Kinect@home is a Swedish program that encourages humans to help robots in identifying common household objects. The intent is to build a library of objects that robots can consult as they maneuver around your house.
(Kinect at Home site welcome video)
Our vision is making and sharing 3D models of the real world as easy as making a Youtube video while helping science. Kinect@Home is three people: Alper Aydemir, Rasmus Göransson and Prof. Patric Jensfelt. Alper and Patric started it as a robotics research project at CAS Royal Institute of Technology - Sweden, with the aim of advancing robotics research while being useful to everyday people.
Kinect@home needs your help! Simply use their software, which allows them to collect your scans of common objects in your home. One day, computers everywhere will use your uploaded models to find their way around your home.
Co-ordinator Alper Aydemir said: "Factory floors can be custom built and the tools the robots will use can be known precisely in minute detail. This is not the case with everyday living spaces and objects."
While humans have no trouble recognising objects such as a tea mug even if it is a different colour, shape and size to those they have seen before, robots struggle to complete such a mundane task.

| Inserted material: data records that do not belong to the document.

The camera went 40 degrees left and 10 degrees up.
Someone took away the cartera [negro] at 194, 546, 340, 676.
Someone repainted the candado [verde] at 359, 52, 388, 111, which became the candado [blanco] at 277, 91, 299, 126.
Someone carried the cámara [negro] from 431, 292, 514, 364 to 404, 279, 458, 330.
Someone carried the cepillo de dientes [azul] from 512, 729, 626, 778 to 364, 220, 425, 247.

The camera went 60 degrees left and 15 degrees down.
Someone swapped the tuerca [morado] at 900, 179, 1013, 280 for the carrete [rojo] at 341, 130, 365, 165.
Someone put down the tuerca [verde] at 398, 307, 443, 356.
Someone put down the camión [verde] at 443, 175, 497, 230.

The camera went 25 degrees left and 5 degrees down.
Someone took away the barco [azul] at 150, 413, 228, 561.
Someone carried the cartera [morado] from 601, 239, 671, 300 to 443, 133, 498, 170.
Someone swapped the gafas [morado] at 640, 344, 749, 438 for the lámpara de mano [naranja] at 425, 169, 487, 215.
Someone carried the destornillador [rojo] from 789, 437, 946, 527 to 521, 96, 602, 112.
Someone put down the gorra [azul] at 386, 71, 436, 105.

"One of the best ways for robots to accomplish all these tasks is to make them learn how to recognise a sofa, a chair, or a refrigerator by feeding them lots of data," Mr Aydemir told the BBC.
In his 1995 novel The Calcutta Chromosome, Amitav Ghosh writes about Anton, whose day job is to satisfy the curiosity of an artificial intelligence system called Ava, which bombarded him with questions about pictures of common household objects:
She wouldn't stop until Antar had told her everything he knew about whatever it was that she was playing with on her screen… Once she'd wrung the last meaningless detail out of him, she'd give the object on her screen a final spin, with a bizarrely human smugness, before propelling it into horizonless limbo of her memory.

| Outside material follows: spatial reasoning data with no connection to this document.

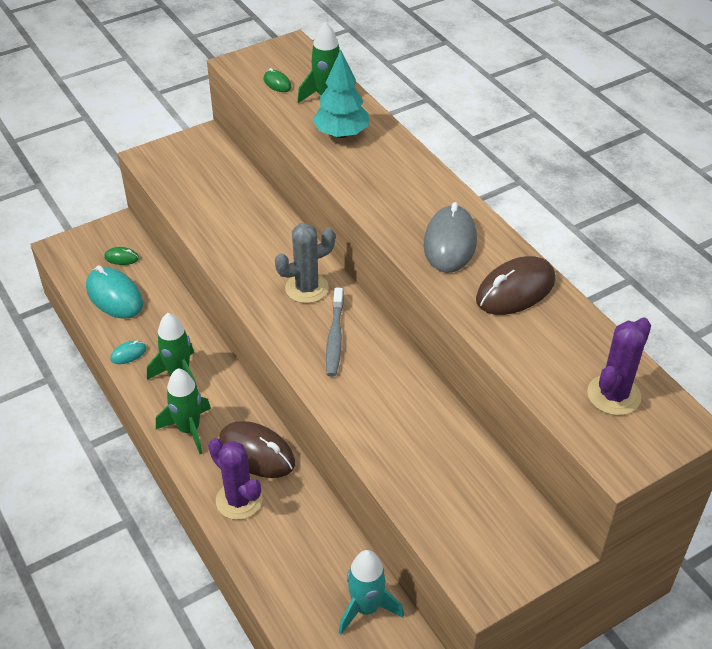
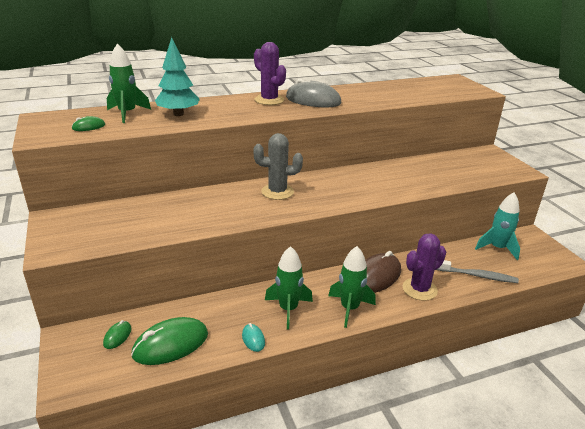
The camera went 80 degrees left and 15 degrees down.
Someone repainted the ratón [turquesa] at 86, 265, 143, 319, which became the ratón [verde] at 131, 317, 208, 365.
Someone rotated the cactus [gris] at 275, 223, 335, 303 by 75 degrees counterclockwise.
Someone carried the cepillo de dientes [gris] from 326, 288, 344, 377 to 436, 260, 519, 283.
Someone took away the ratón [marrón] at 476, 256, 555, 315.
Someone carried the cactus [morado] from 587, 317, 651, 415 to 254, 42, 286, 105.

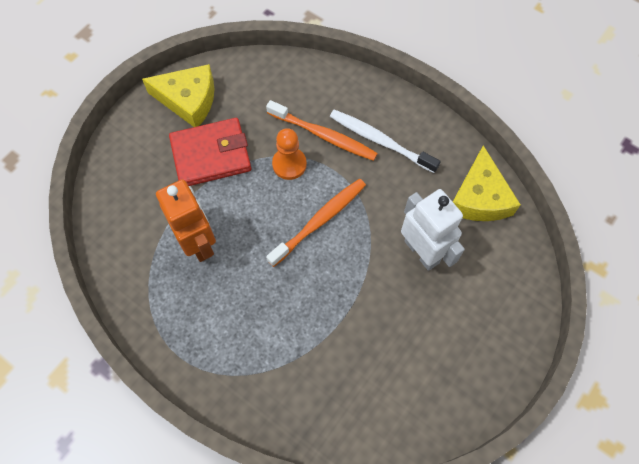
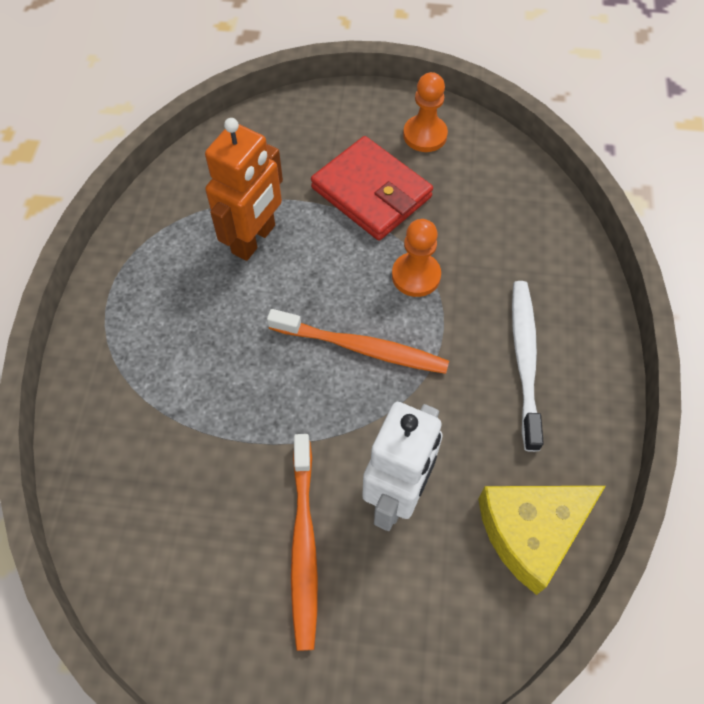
The camera went 60 degrees right and 5 degrees down.
Someone swapped the queso [amarillo] at 142, 64, 214, 127 for the peón [naranja] at 403, 72, 448, 152.
Someone carried the cepillo de dientes [naranja] from 266, 100, 378, 161 to 291, 434, 318, 651.

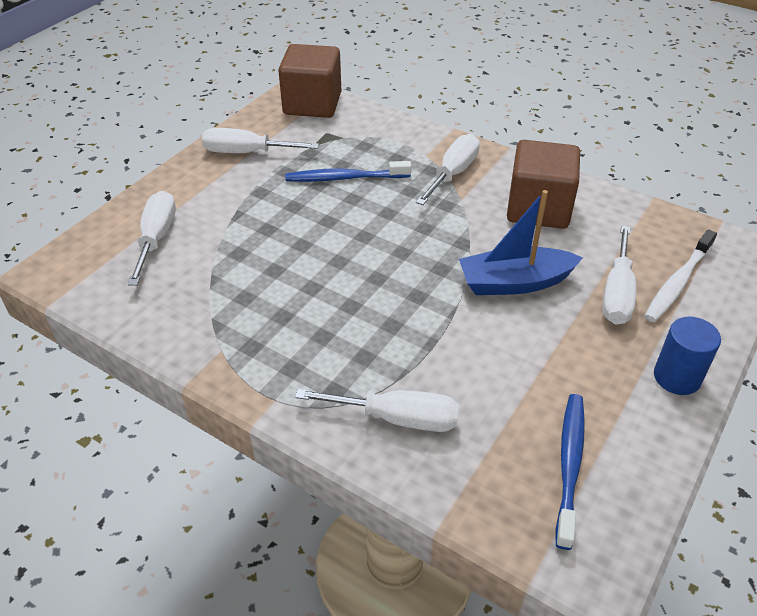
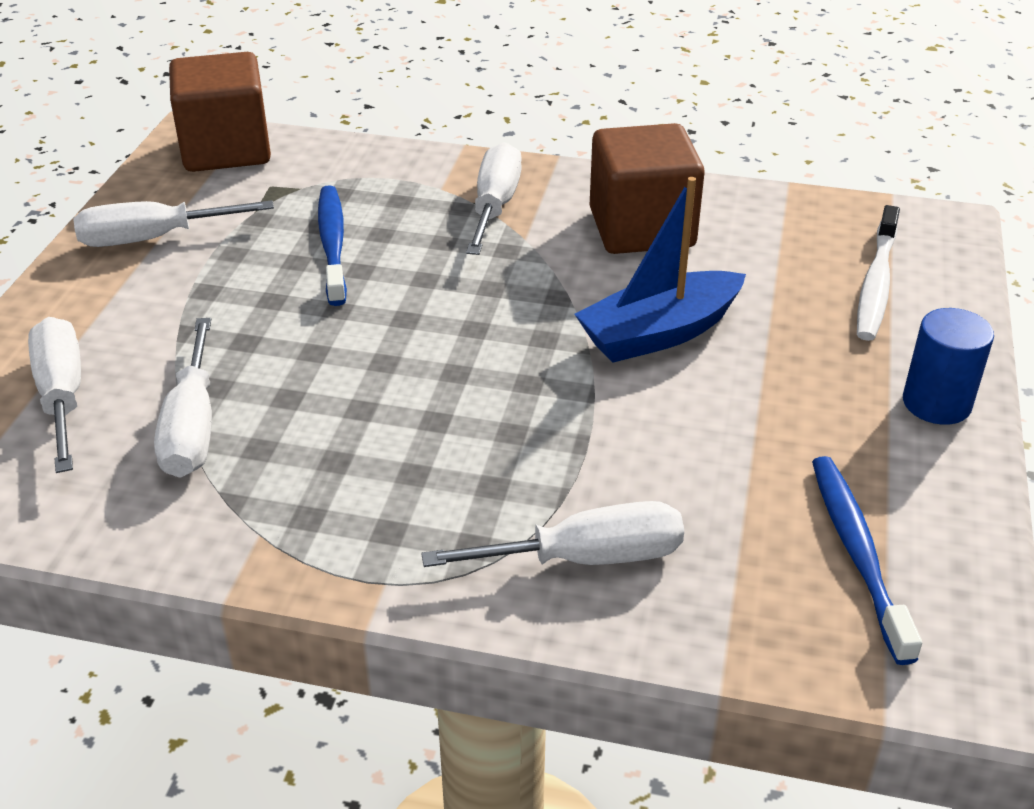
The camera went 20 degrees left and 5 degrees down.
Someone rotated the cepillo de dientes [azul] at 285, 161, 412, 182 by 105 degrees clockwise.
Someone carried the destornillador [blanco] from 602, 225, 636, 325 to 154, 318, 212, 478.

(Read more about Ava the AI)
An older generation of sf fans might also recall the vision of the future described in The Velvet Glove, a 1956 short story by Harry Harrison. One of the few jobs still available to humans is that of helper - someone who assists robots in identifying unclassifiable objects:
"... whenever a robot finds something it can't identify straight off... it puts whatever it is in the hopper outside your window. You give it a good look, check the list for the proper category if you're not sure, then press the right button and in she goes." An hour passed before he had his first identification to make. A robot stopped in mid-dump, ground its gears a moment, and then dropped a dead cat into Carl's hopper... Something heavy had dropped on the cat, reducing the lower part of its body to paper-thinness.
Castings... Cast Iron... Cats... There was the bin number. Nine.